I’m super happy to be bringing this recipe / mashup / bowl situation to you today, guys.
Here’s what we have going on in this chickpea glow bowl:
Spiced chickpeas simmered in sauce fire-roasted tomatoes. Couscous, cooked and fluffed to perfection. Cucumber salad aka cucumbers, some lemon juice, olive oil, and herbs to the max. Plain yogurt or hummus for a side-sauce bonus, and toasted pita wedges.
And just in case you need some ideas, here are the situations that a Spiced Chickpea Bowl could be considered useful in a normal person’s life:
- You have been eating out a lot this week. (Hi, yes.)
- You are returning home from a trip or adventure where you ate really well, and by really well, I don’t mean really “healthy.” (Me again.)
- You like to eat super nourishing food that a) gives you lots of nutrition and b) doesn’t taste like broken hearts and shattered dreams. (Oooh, yes, over here!)

*Work request A*
Copy the chickpea bowl passage word for word, starting with "And just in" and going on through "week. (Hi, yes.)".
*Work request B*
Pick up the chickpea bowl post where it stops and keep writing it in the same voice.

*Given information*
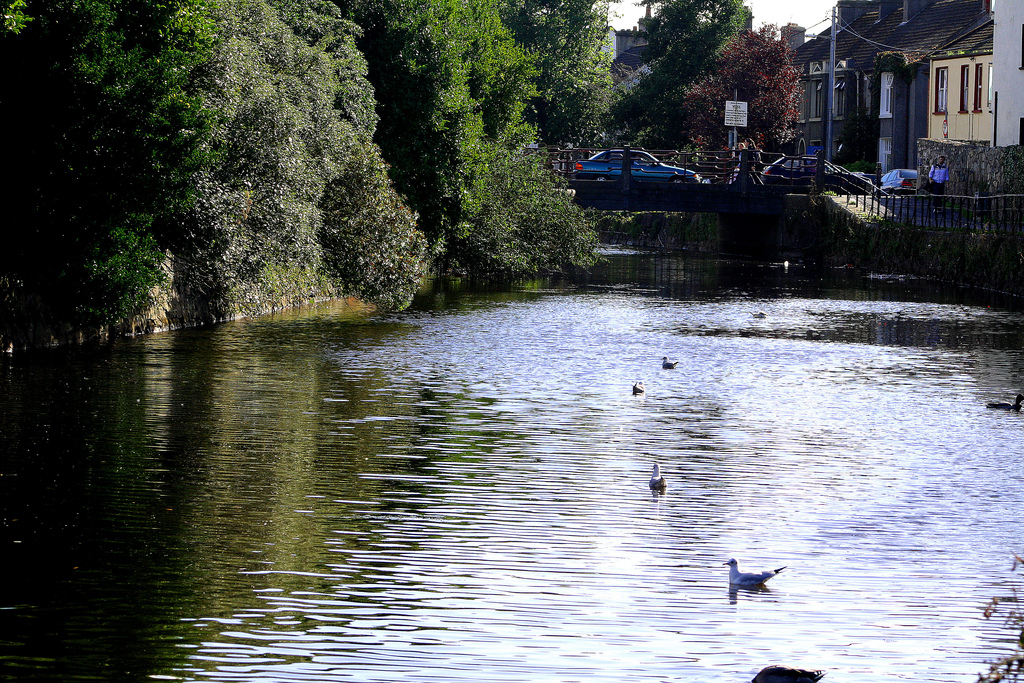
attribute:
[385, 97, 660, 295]
leaves — green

*Answer area A*
And just in case you need some ideas, here are the situations that a Spiced Chickpea Bowl could be considered useful in a normal person’s life:
- You have been eating out a lot this week. (Hi, yes.)

*Answer area B*
This is currently acting as my colder-weather go-to for a super nutritious, plant-based meal that is basically the same experience as me eating my favorite comfort food. Okay, fine, pizza might still stand in a category all its own, but other than that, I’d say this detox bowl can compete with the best of them.

Watch How To Make These Chickpea Bowls

Ingredients You’ll Need
For the Chickpeas
- Onion and garlic – aromatics bring a lot of depth and flavor.
- Spices – clear your sprice rack! Packed with spices like chili powder, cumin, turmeric, garam masala, cinnamon, and cayenne.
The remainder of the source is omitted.